Pourtant, tous les matins, les citoyens du haut envahissent notre zone. Elle revit pour un bref moment. Pour se rendre au industries, ces passants utilisent la Sainte-Catherine, le Dorchester, la Saint-Laurent, évitant de payer l'aérobus ou le graviton qu'ils ont installé plus haut...au soleil. Ils viennent prendre les antiques rames de métro, ici sous terre.
Le soleil... En bas, il y a bien des cages de soleil, ces tubes ouverts jusqu'à la pointe de la ville du dessus et où l'on peut venir pour se gaver de lumière et admirer un petit bout de ciel bleu... Là haut, tout là haut... Je n'y traîne pas trop souvent. Pas que je n'aime pas le soleil, bien au contraire. Mais les Patrouilleurs de jour s'y terrent et contrôlent fréquemment les identités. Où tu habites ? Où tu travailles ? Même pas besoin de se forcer à répondre. Ils scannent notre cou et hop ! Notre implant dit tout... Quel délateur... Il me démange de le gratter pour l'expulser celui-là ! Mais il fait parti de moi depuis toujours. Tout mon parcours est dedans. J'ai quand même réussi à désactiver la puce GPS : mon signal est muet.
Les gens du matin sillonnent nos rues en tous sens, comme au bon vieux temps, mais leurs pas est triste et résigné, ce ne sont plus que des ombres d'humains. Ils marchent, pressés, cachés derrière un foulard, le col relevé ; effrayés de côtoyer les ruines, les décombres, et de nous frôler, nous, les «ceux d'en-dessous ». Nous sommes la représentation des nouveaux monstres qui peuplent les contes pour les rares enfants d'humains.
Nous sommes irréels et cela nous convient pour la plupart. On les regarde de loin, depuis nos coins de pénombre. Leur trajet est souvent le même jour après jour. Une routine de bruits, de sons et de couleurs. Certains d'entre nous veulent en profiter. Ils se sont organisés un petit réseau de fournisseurs et ils vendent à petit crédit, des boissons chaudes, des jus, des beignets, des vapoteuses bon marché. Les Patrouilleurs les tolèrent, apparement de bon aloi, mais je ne suis pas dupe, je les ai vus recevoir des crédits pour fermer les yeux.
Ceux d'en haut qui viennent dans leurs vêtements colorés - selon le code réglementaire - équipés de leur lampe solaire dans l'aube timide, craignent aussi tous les souvenirs que renferment ces vestiges d'une civilisation jadis heureuse.

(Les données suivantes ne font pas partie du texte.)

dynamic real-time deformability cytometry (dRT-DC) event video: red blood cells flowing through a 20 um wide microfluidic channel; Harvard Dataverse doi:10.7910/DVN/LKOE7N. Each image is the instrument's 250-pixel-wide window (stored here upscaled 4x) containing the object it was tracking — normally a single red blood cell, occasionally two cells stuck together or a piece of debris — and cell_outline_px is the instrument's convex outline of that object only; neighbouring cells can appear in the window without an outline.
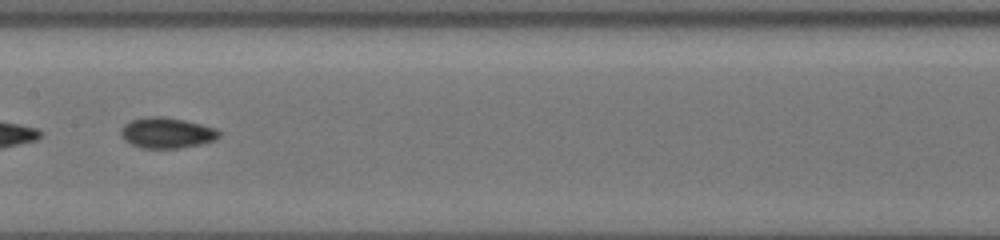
{"species": "common noctule bat (a hibernating species)", "species_latin": "Nyctalus noctula", "temperature_condition": "cold", "stored_images_in_passage": 46, "camera_frame_rate_fps": 3000, "um_per_image_px": 0.085, "animal": {"sex": "female", "body_mass_g": 19.5, "forearm_length_mm": 54.1}, "frame": {"image": 1, "passage_image": 23, "time_ms": 3.667, "image_size_px": [1000, 240], "cell_outline_px": [[220, 136], [216, 140], [200, 144], [180, 148], [140, 148], [124, 140], [120, 136], [120, 128], [124, 124], [132, 120], [144, 116], [164, 116], [184, 120], [216, 128], [220, 132]], "centroid_in_image_um": [14.15, 11.29], "position_along_channel_um": 193.2, "area_um2": 17.74}}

Peu s'en souviennent mais, malgré le bruit, la pollution, la drogue, le capitalisme et l'individualisme, une société existait dans ces rues, ces bâtiments. Ce n'est déjà plus qu'une légende, un mythe. L'ancien Vieux ...

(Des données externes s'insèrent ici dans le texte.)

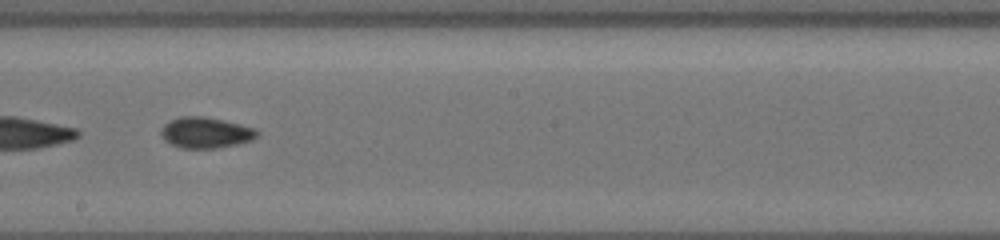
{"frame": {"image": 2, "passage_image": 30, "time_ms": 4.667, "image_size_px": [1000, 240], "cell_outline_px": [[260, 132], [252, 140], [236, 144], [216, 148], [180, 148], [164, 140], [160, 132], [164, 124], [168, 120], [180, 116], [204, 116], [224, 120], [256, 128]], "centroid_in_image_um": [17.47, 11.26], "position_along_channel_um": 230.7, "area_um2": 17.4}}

C'est là, durant les trajets du matin, que parfois l'un d'eux découvre l'une de mes pages, abandonnée sur le sol humide et crasseux, parfois j'ose en déposer près des tunnels de soleil avec ma lampe solaire que je pose, comme tant d'autre pour sa recharge journalière. Un papier...une simple feuille gribouillée. Le destinataire regarde alors autour de lui, et s'il est seul, il se baisse pour la saisir, comme s'il ramassait la plume perdue d'un goéland blessé. De plus en plus inquiet, surveillant attentivement les alentours, il ouvre le papier et lit rapidement, discrètement, dans le creux de la main ou le pli du coude car si l'écriture est défendue, la lecture est aussi prohibée, mais elle semble encore se transmettre.
Mais comme il n'y a plus de livre, de magazine, de roman, de journal - tout à été détruit - trouver au sol un papier est devenu, après quelque temps, un signe quelque peu connu. Ainsi, la personne qui trouve une de mes feuilles, pensera du coup : « Tiens, il était ici, j'ai pu le croiser. Peut-être qu'il a pris le métro avec moi ou que c'était la nuit et qu'il fuyait devant une patrouille... S'est-il échappé en s'envolant de toit en toit ? »
Car les gens m'ont associé à un oiseau, petit, nerveux et insaisissable. Qui transporte ses idées dans son maigre bagage. Oui, quand leurs pensées sont moins envahies par les messages obsédants des dirigeants ou encore par certaines substances que l'on glisse dans leur nourriture pour les abêtir, ils m'appellent le Moineau de la liberté. Le moineau, cet oiseau qui observe tout en frétillant et qui ne reste pas en place. Silencieux en solitaire, il piaille en groupe pour avertir ses congénères. Jamais il ne connaît de répit, de pause, il est infatigable. Résistant, à l'image de cette espèce aviaire qui est l'une des seules à oser encore égailler les abords des grandes villes. J'aime bien ce surnom...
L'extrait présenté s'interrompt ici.